1 Ach, wie liegt die Stadt so öde, die einst an Bewohnern so reich war! Witwe ist sie geworden, die einstige Herrin der Völker. Über die Länder einst Fürstin, ward sie zur Fronmagd.
2 Bitterlich weint sie des Nachts, ihre Wangen netzt sie mit Tränen. Von all ihren Geliebten ist keiner da, der sie tröstet. All ihre Freunde wurden ihr treulos, sind ihr zum Feind geworden.
3 Gefangen ist Juda im Elend, in drückender Fron, weilt nun inmitten der Völker und findet keine Ruhe. In der Bedrängnis packten es alle seine Verfolger.
4 Die Wege nach Zion trauern, weil niemand zum Fest kommt. Verödet sind all ihre Tore; es seufzen ihre Priester. Ihre Jungfrauen sind voller Gram; ihr selbst ist so weh.
5 Ihre Bedränger kamen zu Macht; ihre Feinde jubeln, da der Herr sie hinabstieß in Weh ob all ihrer Sünden. Als Gefangene ziehen ihre Kinder vor dem Bedränger einher.
6 Gewichen ist von der Tochter Zion all ihre Pracht. Wie Widder sind ihre Fürsten, des Weidelandes bar. Völlig entkräftet schleppen sie sich vor dem Treiber dahin.
7 Jerusalem gedenkt der Zeit seiner Drangsal und Not, als das Volk in Feindeshand fiel und keiner ihm beistand. Die Feinde sahen es und lachten ob seines Verderbens.
8 Schuldverstrickt ist Jerusalem; darum ward es zum Abscheu. Die ihm schmeichelten, verachten es alle: Sie sahen seine Blöße. Nun seufzt es auf und wendet sich ab.
9 Unrat bedeckt seine Schleppe; sein Ende erwog es nicht. Tief ist es gesunken, hat keinen Tröster. "Herr, schau doch an meine Not; denn groß tut der Feind!"
10 Der Bedränger streckte die Hand aus nach all seinen Schätzen. Es mußte sehen, wie die Heiden in sein Heiligtum drangen, die, denen du Zutritt verwehrt zu deiner Gemeinde.
11 In Seufzen bricht aus all sein Volk auf der Suche nach Brot. Sein Geschmeide gibt es für Nahrung hin, um das Leben zu fristen. "Ach, Herr, sieh doch und schau, wie sehr ich verachtet!"
12 "Ihr alle, die ihr des Weges zieht, schaut und seht, ob ein Schmerz wohl sei wie der meine, der mich getroffen, da der Herr mich hinabstieß in Weh am Tag seines glühenden Zornes.
13 Zur Strafe sandte er aus der Höhe Feuer in mein Inneres. Er legte ein Netz meinen Füßen, warf mich hintüber. Hilflos ließ er mich werden, siech für alle Zeit.
14 Geschirrt ist das Joch meiner Sünden, seine Hand band es mir auf. Es ward mir gelegt auf den Nacken und brach meine Kraft. Preis gab mich der Herr denen, die ich nicht überwinde.

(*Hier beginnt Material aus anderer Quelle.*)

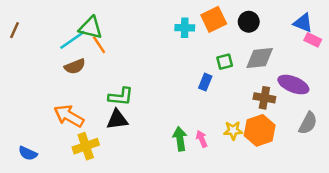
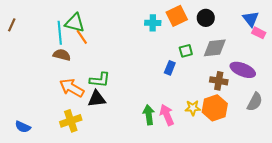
blue triangle: (303, 23) -> (251, 19), turned 30
cyan line: (72, 40) -> (60, 33), turned -60
brown semicircle: (75, 66) -> (62, 55), turned -144
orange arrow: (69, 116) -> (72, 88), moved
pink arrow: (202, 139) -> (167, 115), size x1.5

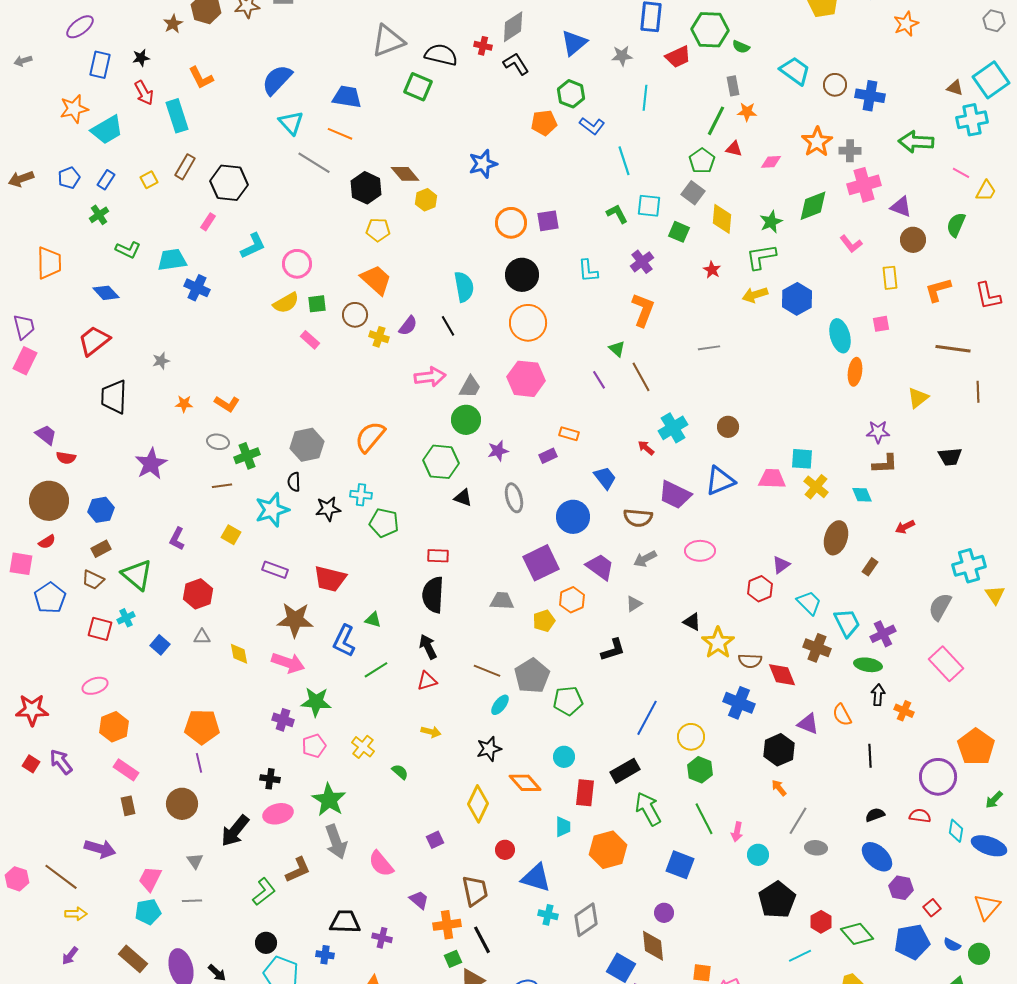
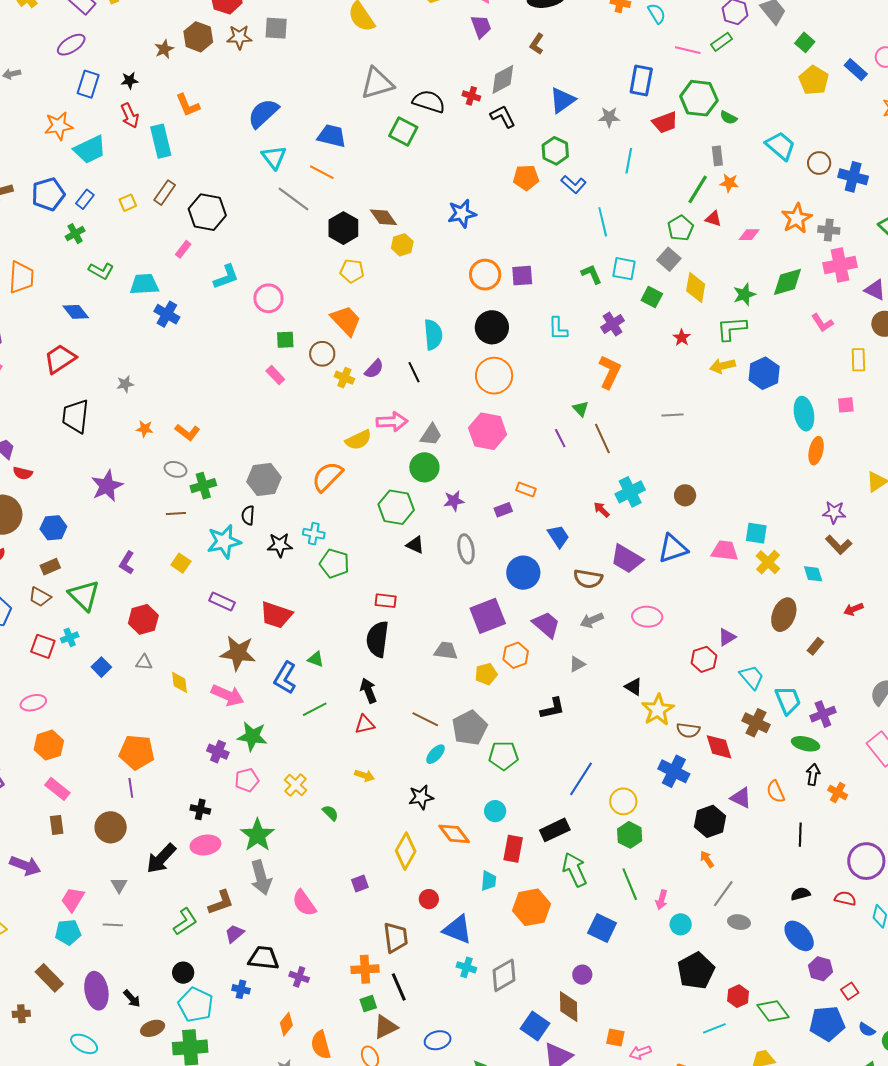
blue pentagon: (69, 178) -> (48, 194), size x1.5
yellow semicircle: (286, 303) -> (358, 440), moved
brown L-shape: (885, 464) -> (839, 545), turned 44
purple trapezoid: (419, 900) -> (234, 934), moved, turned -85

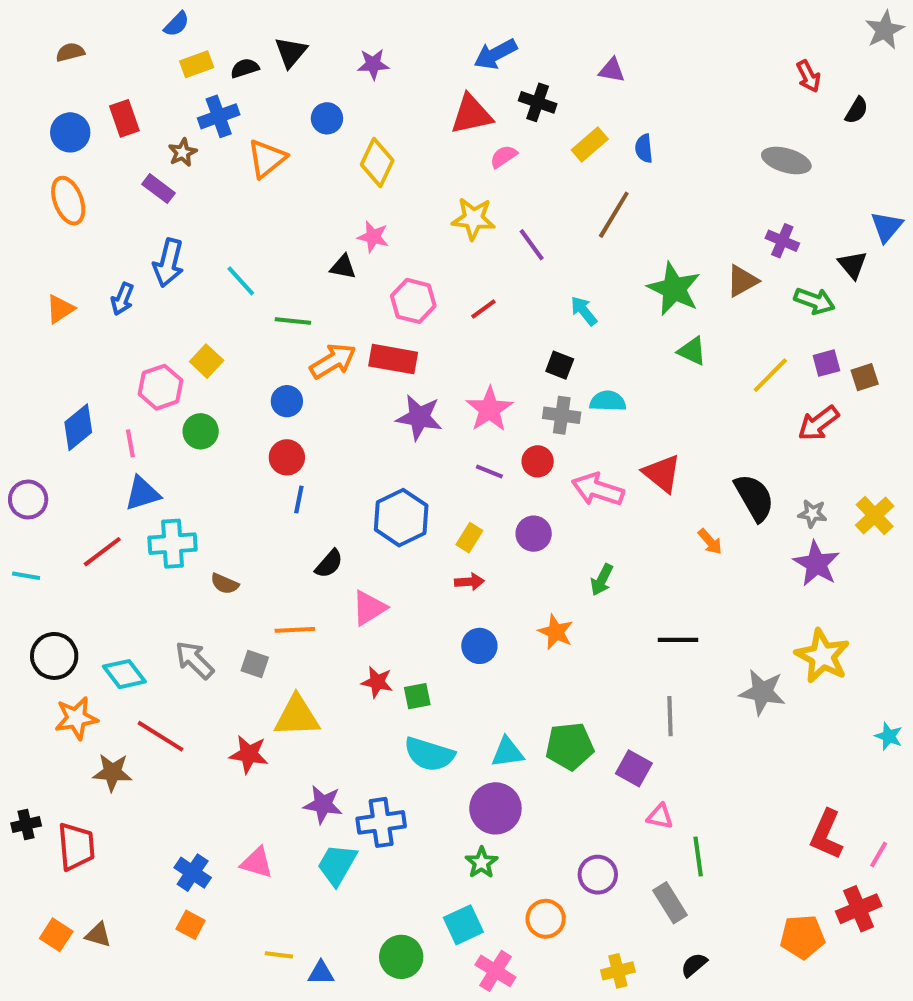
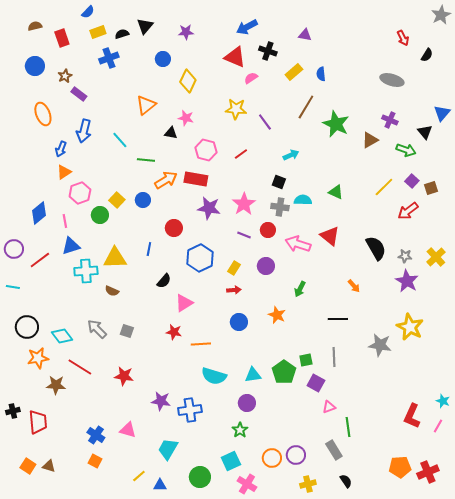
red triangle: (471, 114) -> (235, 57), turned 35
red rectangle: (124, 118) -> (62, 38), moved
brown star: (183, 152) -> (65, 76), moved
orange triangle: (267, 158) -> (146, 105), moved
orange ellipse: (68, 201) -> (43, 114), moved
green star: (674, 289) -> (336, 124), moved
orange triangle: (60, 309) -> (64, 172), moved
cyan arrow: (584, 311) -> (291, 155), turned 105
green triangle: (692, 351) -> (336, 192), moved
yellow square: (207, 361) -> (117, 200), moved
purple square: (826, 363) -> (412, 181), turned -32
red circle: (287, 457) -> (174, 228), moved
orange arrow: (710, 542) -> (354, 286), moved
red line: (102, 552) -> (40, 260), moved
orange line: (295, 630) -> (201, 344), moved
red star: (377, 682) -> (174, 332), moved
green square: (417, 696) -> (306, 360), moved
yellow triangle: (297, 716) -> (115, 258), moved
cyan star: (889, 736) -> (443, 401), moved
green pentagon: (570, 746) -> (284, 372), turned -30
purple circle: (495, 808) -> (247, 403), size x0.7
pink triangle: (660, 816) -> (329, 407), turned -32
cyan trapezoid: (337, 865) -> (168, 449), moved
purple circle: (598, 875) -> (296, 455), moved
red cross: (859, 909) -> (428, 472), moved
yellow line: (279, 955) -> (139, 476), turned -48
black semicircle: (694, 965) -> (346, 481), turned 96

15 Alle meine Helden raffte aus meiner Mitte der Herr dahin. Ein Fest rief er gegen mich aus, zu töten meine Krieger. Der Herr selber trat die Kelter der Jungfrau Tochter Juda.
16 Weinen muß ich darum bitterlich; mein Auge schwimmt in Tränen. Fern von mir ist, der mich labt, der Tröster. Verschüchtert sind meine Kinder, weil groß tut der Feind."
17 Zion streckt aus seine Hände; es fand keinen Tröster. Gegen Jakob entbot der Herr ringsum dessen Feinde. Bei ihnen ist Jerusalem zum Abscheu geworden.
18 "Der Herr ist einzig gerecht; ihm habe ich getrotzt. Hört doch, ihr Völker alle, und seht meinen Schmerz! Die Jungfrauen und Jünglinge mein zogen ins Elend.
19 Meine Geliebten habe ich gerufen, doch treulos waren sie. Meine Priester und Ältesten kamen um in der Stadt, während sie Nahrung suchten, ihr Leben zu fristen.
20 Siehe, o Herr, wie mir angst ist; mein Inneres glüht! In der Brust kehrt das Herz sich mir um; ja, groß war mein Trotz! Draußen wütet das Schwert und drinnen das Sterben.
21 Sie hörten wohl, wie ich stöhnte, doch ich fand keinen Tröster. Von meinem Unglück hörten alle meine Feinde und freuten sich, daß du es tatest, daß den Tag, den gedrohten, du schicktest. - Wie mich treffe es sie!
22 Vor dein Antlitz komme all ihre Bosheit! Dann tu an ihnen, was auch an mir du ob all meiner Sünden getan! Denn zahllos sind meine Seufzer, und siech ist mein Herz."